Caused by: java.lang.IllegalArgumentException: Expecting a positive number for fields size...
#
Error : - This happens in the case of Daggers influx sink when you have selected all fields are tags and no fields are selected as fields.
- Influx does not let you push Data points that do not have a field value. So you need to select a field here.
org.influxdb.InfluxDBException: tag limit exceeded...
#
Error : - Tags in Influx are indexed which are meant to make queries on tags faster. But there is a limit to storing the number of tags per measurement which is 200k in Daggers.
- So you should use a tag on a field that has < 200k unique values.
Flink Invalid topic Exception
#
Error: - Check if your output topic name has some special characters or white spaces. Flink does not let you create topics with these characters.
Column 'xxx' not found in any table
#
Error: - Check the fields of the proto being used. Ensure the field is present and there is no typo for nested fields.
- However, if the field name is a keyword like ‘user’ you have to escape the keyword using a backtick
. Eg: x.
user`.y. For the list of keywords please refer to this.
#
FAQsHere answering some of the most frequent questions related to the dagger. Please raise an issue in case you have more doubts.
#
Why isn't my Dagger giving any results?- Check if the Dagger is processing any data. You can check this from the “Records Rate - All stages” dashboard from the monitoring section.
- If there are any filters in the query, try to reduce the threshold or change any specific filter because of which it
- might not be outputting data.
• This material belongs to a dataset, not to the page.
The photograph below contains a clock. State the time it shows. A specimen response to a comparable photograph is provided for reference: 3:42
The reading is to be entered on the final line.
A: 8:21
You can also try ensuring if you have written the filters with the correct data type.
- Check your window duration and watermark delay, the output data will be delayed by the window duration + watermark delay you have provided. If you are using parquet as a source, ensure you are using the correct watermark delay as per the partitioning of the parquet files. Incorrect watermark delay can cause data loss and output could be empty.
- When using
PARQUET_SOURCE
, ensure that the time range filter config, if used, is configured according to the guidelines. Failure to follow the guidelines will cause Dagger to skip some days or hours worth of data. Also, ensure that the parquet files provided contain valid data.
#
How do I verify that the parquet files are valid and dagger can process them ?As of the latest release, Dagger uses protobuf schema for deserialization of messages from the source. Hence, it can only deserialize data from the Parquet files if the Parquet file schema is backward compatible with the stream Protobuf schema:
- Fields which are present in the parquet schema but not present in the protobuf schema will be ignored and not form part of output.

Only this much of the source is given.